Brady had made these passes so many times before to cut the hearts out of opponents. Josh Gordon was off the field for the play. And Gronkowski had gotten involved only in the fourth quarter, shut down by a variety of Steelers defenders and coverages. So Brady reared back and looked down the deep middle for Edelman. It was crowded at the goal line and in the mayhem the ball skipped away.
The Steelers raced from the sideline, as if they had won something much more than a single game that keeps them only barely ahead of the Baltimore Ravens for the AFC North lead. Mike Tomlin, who had been heavily criticized during Pittsburgh's three-game skid, said the game felt bigger not because of the opponent, but because of the Steelers' circumstances and recent losses, which all came when their defense yielded late game-winning scores.
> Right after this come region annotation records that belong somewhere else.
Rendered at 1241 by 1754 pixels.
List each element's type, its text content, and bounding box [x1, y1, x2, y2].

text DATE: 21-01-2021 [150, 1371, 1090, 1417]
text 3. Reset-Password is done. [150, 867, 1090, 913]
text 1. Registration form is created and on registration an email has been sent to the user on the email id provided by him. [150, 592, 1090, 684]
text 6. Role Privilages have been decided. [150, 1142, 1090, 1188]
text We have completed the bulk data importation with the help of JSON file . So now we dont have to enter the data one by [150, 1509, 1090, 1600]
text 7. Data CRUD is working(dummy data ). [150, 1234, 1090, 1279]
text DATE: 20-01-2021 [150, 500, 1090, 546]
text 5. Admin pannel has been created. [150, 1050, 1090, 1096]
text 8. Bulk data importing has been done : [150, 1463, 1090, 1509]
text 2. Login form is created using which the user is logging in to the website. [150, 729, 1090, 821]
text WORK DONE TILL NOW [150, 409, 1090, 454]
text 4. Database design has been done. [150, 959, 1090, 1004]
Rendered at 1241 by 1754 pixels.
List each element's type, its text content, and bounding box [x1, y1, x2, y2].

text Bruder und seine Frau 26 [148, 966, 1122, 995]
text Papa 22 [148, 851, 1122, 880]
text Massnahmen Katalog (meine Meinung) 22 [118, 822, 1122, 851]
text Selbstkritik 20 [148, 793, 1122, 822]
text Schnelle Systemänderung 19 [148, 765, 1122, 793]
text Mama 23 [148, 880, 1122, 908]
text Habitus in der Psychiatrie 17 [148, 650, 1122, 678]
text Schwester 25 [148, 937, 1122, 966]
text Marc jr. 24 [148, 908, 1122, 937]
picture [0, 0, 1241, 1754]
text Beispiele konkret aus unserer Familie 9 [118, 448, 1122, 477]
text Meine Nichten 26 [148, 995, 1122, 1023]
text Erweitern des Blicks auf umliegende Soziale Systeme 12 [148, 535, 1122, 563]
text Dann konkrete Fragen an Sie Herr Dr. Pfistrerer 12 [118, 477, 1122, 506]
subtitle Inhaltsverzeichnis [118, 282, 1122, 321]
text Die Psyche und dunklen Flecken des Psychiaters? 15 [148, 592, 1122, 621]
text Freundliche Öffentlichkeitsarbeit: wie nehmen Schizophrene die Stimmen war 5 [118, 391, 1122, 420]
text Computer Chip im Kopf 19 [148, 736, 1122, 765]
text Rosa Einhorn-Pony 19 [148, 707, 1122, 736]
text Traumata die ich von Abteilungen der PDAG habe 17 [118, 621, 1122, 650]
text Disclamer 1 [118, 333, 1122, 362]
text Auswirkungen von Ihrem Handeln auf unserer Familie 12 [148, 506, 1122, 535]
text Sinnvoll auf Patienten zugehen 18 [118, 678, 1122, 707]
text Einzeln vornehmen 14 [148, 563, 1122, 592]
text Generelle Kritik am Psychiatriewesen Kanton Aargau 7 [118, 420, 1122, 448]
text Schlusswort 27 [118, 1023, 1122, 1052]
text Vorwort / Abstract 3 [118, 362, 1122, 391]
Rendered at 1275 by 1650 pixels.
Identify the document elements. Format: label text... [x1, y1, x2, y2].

"It's about us overcoming things that have been issues for us," Tomlin said.
If things are not quite that dire for the Patriots, they are still unexpected. After consecutive losses, the Patriots have not yet clinched the AFC East and, right now, they are the AFC's No. 3 seed, with the Chiefs and Texans ahead of them. If the seedings remain that way, it would be the first time since 2009 that the Patriots are not a No. 1 or 2 seed and it would be the first time they would have to play on Wild Card Weekend since Ray Rice and the Ravens demolished them at home to end that season. This is also the first time since 2009 that the Patriots, who are 3-5 on the road this season, have lost five regular-season games.
Their excellence and consistency has been remarkable. It is also now facing a significant test.
The Steelers know what it's like to have to stare those down. At the most desperate moment of their season, against the rival who has bedeviled them for 17 years, they passed the test.
"Sometimes," Tomlin said, "you've got to cut your eyelids off when you want to blink."